Sunday, May 1, 2011

STI Hedge Fund April Results.

April was a sub par month for performance due to the fund having less positions available for trading. May will present about 35% more positions for trading and should improve results. This situation is to be expected and are nothing more than the normal flow of hedge fund trading. May I would expect will bring the year to date results up significantly. We traded 17 positions this month and will likely trade 23 to 25 in May.

Results for April were 12.7% annualized. Still an excellent gain for most, but below the about 15% for this year and below the expected 18% plus for the hedge fund. These numbers include adjusted expenses and losses for the month. One loss taken during the month, RGC was sold at a loss. However the loss from RGC as noted in my first quarter report was due to a trade made in December 2010 to gain a large special dividend. The loss was more than offset from the dividend. That is how trading works sometime. The loss cost us about 3% for the month.

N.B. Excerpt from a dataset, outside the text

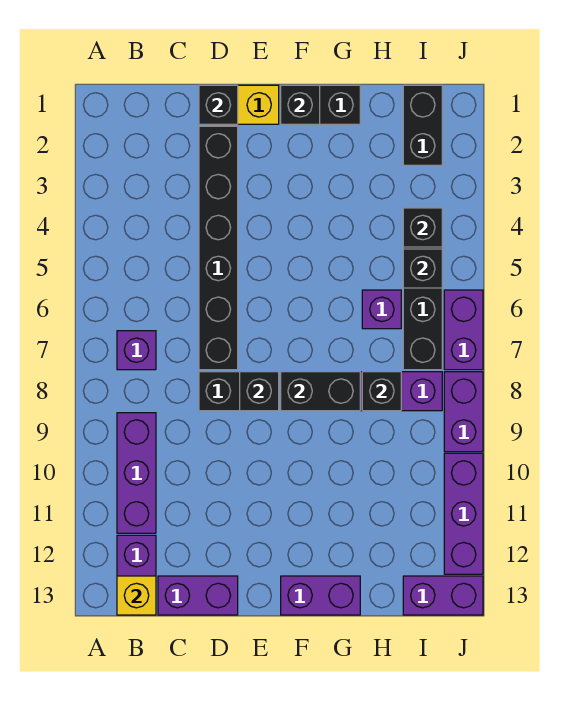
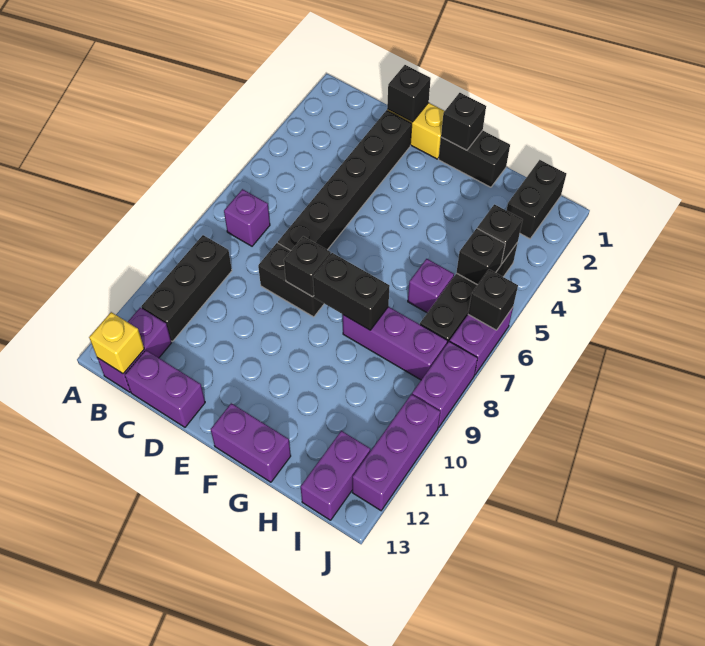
purple brick B9:B11 level 1 -> black brick B9:B11 level 1
black brick H8 level 2 -> black brick J6 level 2
purple brick I13:J13 level 1 -> purple brick I12:I13 level 1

Looking forward to the next two months performance should improve as noted above. Due to the upcoming ending of QE2 I will likely limit expirations to June as we move forward to limit exposure to possible losses until the Federal Reserve monetary situation is more in focus. As noted earlier I will be dropping NYB and FTR from trading as soon as possible. I now also have concerned about HCN due to the upward movement in the security and making the risk there abovet $55 of concern. HCN might be dropped as well shortly. I added LLY and PBI to the fund trading earlier, but now have concerns with PBI as well, despite the low PE. PBI reported less than desirable results last week.

There still are excellent trading opportunities in ARCC, AEP, BCE, CTL, RAI, JNK, PFF, O. and others in the portfolio. The normal narrowing of trading securities is normal in a market that has moved upward significantly. SO and LO remain solid performers despite their higher valuations. Oil related securities ERF, DO, and SRDL, remain three of the best investment producers due to the continued restrictive political decisions by the Obama administration that limits oil production. However these actions despite being bad for consumers offer excellent opportunities for investment gains as noted in previous postings.

I remain cautiously optimistic, but know the ending of QE2 is a hurdle to cross. Once this policy is better known the volatility that could result might make the second half of the year most promising.